2012年度 世田谷市民大学 連続講義


「アジア女性群像」

第8回 辻村先生 6月6日 2/4
自由と戒律の狭間で ームスリマたちの闘いー
まず、アラブの春の先駆けとなった北アフリカのチュニジアです。この国は、1956年植民地から解放されて独立を果たしてまもなく家族法の改正案を採択します。これは、イスラーム世界では最も女性を自由な存在であるとした法として評価されます。どんな点が評価されたかというと、イスラーム法で認められている複婚を禁止しました。そして、それが発生した場合には罰金か禁固刑にする、と定めています。これは、コーランの新しい解釈がなされたからです。確かにコーランでは4人まで結婚できると書いてあります。しかし、もらった妻に対しては何から何まで公平に扱わなければならない、とも書いてあります。与えるお金もそうですし、プレゼントもそうですし、愛情も同じだけ注がなくてはならないのです。そのように公平に妻たちを扱うことなど、実際にはできないのだから複婚制度は禁止して一婦制、単婚制にすべきだ、というのです。他にも、離婚に関して夫からの一方的離婚ではなくて、夫と妻の双方が離婚手続きを始めることができるということも決めています。
さらに、養子縁組も可能になりました。養子は、養父養母となった両方の姓を名乗ることができ、父からも母からも相続ができる、としています。それまでのイスラームの教えでは、結婚によって生まれた実子にしか認められてこなかったものを、養子に対しても等しく相続できるような形にしたのです。ムハンマドという人は自分が孤児だったため、孤児に対する愛情とか、優しく育てなければならないということをコーランでも強調しています。こうした教えを養子法に反映させたわけです。それから、1965年、イスラーム諸国では始めて中絶に関する論議を始めることができるようにしました。1973年、女性は妊娠してから3ヶ月の間であれば中絶する権利を持つ、としました。何人子どもを生むかについても、女性が決定権を持つことになりました。

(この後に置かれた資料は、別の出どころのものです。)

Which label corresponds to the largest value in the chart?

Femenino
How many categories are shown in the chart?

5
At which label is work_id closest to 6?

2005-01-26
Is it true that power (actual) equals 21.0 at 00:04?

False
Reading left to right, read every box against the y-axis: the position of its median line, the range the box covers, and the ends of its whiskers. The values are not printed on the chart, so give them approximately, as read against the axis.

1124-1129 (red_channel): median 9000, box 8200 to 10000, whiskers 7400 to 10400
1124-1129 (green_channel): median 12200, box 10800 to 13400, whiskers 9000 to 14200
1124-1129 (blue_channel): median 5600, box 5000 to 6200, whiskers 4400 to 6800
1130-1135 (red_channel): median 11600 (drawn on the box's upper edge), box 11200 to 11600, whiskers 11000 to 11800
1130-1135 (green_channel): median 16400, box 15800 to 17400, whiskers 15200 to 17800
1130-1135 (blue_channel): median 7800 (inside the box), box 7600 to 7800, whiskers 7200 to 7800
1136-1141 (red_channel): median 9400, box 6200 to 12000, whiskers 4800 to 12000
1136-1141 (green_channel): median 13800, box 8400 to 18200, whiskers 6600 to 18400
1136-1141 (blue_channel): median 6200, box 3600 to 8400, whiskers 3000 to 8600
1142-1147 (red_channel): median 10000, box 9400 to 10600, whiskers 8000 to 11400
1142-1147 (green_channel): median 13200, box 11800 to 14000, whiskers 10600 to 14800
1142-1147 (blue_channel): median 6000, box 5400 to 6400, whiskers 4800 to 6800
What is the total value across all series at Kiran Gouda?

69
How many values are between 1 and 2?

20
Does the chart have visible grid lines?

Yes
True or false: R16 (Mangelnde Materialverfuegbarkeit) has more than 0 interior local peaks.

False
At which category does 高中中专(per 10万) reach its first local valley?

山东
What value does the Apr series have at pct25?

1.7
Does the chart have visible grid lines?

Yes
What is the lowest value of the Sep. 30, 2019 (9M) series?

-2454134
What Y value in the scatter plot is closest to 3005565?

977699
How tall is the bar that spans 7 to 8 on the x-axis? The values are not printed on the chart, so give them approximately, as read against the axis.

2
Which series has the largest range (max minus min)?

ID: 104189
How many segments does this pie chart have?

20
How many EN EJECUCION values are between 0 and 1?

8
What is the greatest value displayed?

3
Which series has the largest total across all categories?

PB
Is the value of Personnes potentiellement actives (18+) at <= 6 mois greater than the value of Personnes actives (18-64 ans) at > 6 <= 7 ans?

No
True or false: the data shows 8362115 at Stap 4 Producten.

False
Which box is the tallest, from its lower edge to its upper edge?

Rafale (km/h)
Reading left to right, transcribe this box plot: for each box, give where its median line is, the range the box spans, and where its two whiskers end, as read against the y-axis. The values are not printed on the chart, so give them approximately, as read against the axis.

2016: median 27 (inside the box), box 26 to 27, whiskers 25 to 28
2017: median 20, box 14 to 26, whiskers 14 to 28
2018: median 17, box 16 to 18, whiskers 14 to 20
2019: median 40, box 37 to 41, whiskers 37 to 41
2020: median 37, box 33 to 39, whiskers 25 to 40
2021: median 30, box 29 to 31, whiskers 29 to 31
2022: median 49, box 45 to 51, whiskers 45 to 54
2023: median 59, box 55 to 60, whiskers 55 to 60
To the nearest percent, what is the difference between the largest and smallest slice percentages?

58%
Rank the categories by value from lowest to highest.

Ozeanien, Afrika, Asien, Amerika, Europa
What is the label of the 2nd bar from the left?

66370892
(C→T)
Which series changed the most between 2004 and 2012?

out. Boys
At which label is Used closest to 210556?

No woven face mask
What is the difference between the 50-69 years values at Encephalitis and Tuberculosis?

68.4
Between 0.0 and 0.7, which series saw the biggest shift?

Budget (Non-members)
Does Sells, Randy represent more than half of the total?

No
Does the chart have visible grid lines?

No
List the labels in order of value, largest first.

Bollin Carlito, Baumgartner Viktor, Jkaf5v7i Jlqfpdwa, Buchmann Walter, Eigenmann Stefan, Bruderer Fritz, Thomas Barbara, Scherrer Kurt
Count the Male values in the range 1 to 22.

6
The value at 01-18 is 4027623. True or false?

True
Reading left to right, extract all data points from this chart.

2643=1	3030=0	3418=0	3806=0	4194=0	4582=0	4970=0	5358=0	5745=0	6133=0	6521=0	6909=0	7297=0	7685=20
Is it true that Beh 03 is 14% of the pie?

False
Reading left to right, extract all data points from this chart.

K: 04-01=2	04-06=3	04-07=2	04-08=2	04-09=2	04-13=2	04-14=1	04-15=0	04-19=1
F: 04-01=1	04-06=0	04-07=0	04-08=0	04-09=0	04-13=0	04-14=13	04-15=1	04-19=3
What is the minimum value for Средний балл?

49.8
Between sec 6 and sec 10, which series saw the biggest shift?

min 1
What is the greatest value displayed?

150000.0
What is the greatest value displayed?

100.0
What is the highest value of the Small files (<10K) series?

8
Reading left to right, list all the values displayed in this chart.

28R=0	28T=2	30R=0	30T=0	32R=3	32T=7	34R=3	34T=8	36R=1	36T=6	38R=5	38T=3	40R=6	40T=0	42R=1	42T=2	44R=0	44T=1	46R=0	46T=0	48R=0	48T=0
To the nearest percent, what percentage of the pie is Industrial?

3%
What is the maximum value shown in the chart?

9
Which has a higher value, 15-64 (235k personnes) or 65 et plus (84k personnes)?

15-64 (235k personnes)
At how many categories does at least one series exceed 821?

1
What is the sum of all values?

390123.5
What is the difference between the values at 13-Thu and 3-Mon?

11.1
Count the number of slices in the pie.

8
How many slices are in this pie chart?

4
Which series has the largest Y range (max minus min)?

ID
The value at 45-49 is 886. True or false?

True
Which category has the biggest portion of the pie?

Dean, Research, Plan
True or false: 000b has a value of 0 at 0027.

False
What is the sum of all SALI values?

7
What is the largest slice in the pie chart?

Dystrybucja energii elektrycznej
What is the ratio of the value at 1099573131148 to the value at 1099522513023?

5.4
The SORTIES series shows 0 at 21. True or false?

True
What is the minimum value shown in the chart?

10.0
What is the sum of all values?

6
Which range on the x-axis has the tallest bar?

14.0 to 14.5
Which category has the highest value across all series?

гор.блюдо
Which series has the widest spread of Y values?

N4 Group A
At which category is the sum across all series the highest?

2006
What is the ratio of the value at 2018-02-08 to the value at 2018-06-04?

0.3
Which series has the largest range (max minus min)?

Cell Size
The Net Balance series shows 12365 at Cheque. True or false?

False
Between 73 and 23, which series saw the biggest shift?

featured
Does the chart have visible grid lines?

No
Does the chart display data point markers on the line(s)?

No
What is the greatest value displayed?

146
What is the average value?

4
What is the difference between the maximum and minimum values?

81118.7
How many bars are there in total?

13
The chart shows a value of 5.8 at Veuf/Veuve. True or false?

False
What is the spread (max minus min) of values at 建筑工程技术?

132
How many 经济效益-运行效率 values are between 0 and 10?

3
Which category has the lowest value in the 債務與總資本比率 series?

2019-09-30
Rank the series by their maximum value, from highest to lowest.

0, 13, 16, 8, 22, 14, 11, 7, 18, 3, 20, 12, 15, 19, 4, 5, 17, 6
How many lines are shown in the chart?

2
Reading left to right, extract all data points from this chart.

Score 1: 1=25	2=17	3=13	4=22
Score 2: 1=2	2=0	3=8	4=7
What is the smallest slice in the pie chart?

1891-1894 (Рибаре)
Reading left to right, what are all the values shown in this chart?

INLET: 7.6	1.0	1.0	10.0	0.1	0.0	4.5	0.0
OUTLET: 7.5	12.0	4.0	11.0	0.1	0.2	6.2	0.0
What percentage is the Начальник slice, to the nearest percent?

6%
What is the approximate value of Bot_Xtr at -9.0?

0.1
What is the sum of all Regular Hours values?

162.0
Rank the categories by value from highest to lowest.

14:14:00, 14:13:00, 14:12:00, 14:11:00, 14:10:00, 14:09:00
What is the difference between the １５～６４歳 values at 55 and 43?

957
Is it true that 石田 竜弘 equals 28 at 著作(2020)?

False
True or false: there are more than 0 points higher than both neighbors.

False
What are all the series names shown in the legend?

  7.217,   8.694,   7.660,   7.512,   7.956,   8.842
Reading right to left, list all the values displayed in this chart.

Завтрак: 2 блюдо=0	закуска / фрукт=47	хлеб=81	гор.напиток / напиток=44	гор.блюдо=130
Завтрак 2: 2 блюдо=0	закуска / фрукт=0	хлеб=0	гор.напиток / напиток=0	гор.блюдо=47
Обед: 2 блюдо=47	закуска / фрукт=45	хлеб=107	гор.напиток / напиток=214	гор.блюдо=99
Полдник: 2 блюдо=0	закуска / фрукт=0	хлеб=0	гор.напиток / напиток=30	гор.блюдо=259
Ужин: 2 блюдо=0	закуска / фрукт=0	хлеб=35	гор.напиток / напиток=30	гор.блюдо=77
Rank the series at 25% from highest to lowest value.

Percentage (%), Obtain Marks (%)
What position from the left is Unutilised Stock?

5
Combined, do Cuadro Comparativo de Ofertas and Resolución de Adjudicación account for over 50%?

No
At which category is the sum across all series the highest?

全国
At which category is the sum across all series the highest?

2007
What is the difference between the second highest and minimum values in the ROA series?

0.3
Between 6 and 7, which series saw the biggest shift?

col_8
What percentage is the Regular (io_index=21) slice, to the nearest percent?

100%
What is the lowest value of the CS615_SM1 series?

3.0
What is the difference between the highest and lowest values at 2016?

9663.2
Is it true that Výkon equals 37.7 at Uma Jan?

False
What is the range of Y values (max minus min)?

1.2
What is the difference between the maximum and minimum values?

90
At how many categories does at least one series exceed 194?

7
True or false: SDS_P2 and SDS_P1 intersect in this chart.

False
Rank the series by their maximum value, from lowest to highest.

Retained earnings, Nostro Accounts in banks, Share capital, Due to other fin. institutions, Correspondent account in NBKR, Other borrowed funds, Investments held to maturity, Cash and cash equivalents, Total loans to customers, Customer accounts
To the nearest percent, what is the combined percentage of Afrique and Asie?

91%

このように非常に先駆的な家族法を設定したのですが、ただし、家長は夫であるという点は改めて明記されました。この点は少し西欧の家族観とは違いますが、それでも実質的には女性にとって平等な法律ができました。そして、チュニジアは他のイスラーム諸国に先んじて1985年には、国連に提出された女性差別撤廃条約に批准したのです。
そんな進歩的なチュニジアですが、気になるのは、ここ10年くらいイスラーム的な言説が支配的となったことです。それまでチュニジアではスカーフもかぶらない女性も結構いたのですが、それをかぶる女性が増えてきたといわれています。複数の結婚というのを受け入れてもいいというのを告白する女性まで出てきているという報告もあります。
では、どうして折角勝ち取ったものを元に引き戻すような事態が現れてきているのでしょうか。1つには女性の経済的な貧困化が指摘されています。イスラーム的な結婚というのは、男性が家族の一員として女性を受け入れ、妻の生活の面倒を見る、ということです。ですから、経済的な苦しさが女性たちをイスラーム的な家族に向かわせるのかもしれません。それに拍車をかけているのがマスメディアによる情報です。中東圏では宗教テレビというチャンネルがあり、そこで民間からの質問、私はこういう事態におちいっているのだけれども、これはイスラームの教えに反しているのだろうか、とかを宗教者に聞く相談コーナーがあります。それについての答が即座に民衆のもとに届きます。それが民衆のイスラーム化に影響しているのではないか、ともいわれています。
確かにマスメディアの普及効果はすごいもので、私が30年くらい通っているエジプトの村でも90年代の終わり頃からテレビが普及し始めまして、今では国際放送も簡単に見られるようになりました。さらに拍車をかけたのが携帯電話で、フェイスブックをしている人たちが農村の中にもたくさん出てきました。テレビを通じて避妊が勧められた結果、たくさん子どもを生むのはいいことだという考えから、子どもは少ないほうがいい、という考えに変わりました。昔は、たくさんの子どもが家族を支えると思われていたのですが、そうではなくて、少ない子供に高等教育を受けさせて、高収入の職に就かせたほうがいいと考えるようになったからです。これは女性にとって、いいことでもありました。なぜなら、それまで義務教育の小学校ですら、女子の場合は途中でやめてしまう、或いは、最初から行かないというケースが多かったのですが、2000年代になると女の子でも大学にいくことが珍しくなくなったからです。しかし彼らが落胆したのは、大学は出たけれど職に就けなかったことです。女子だけではなくて、男子もそうです。2011年のアラブの春と呼ばれる民主化運動の中心になったのは、大学を出たのに仕事に就けない若者たちだったといわれています。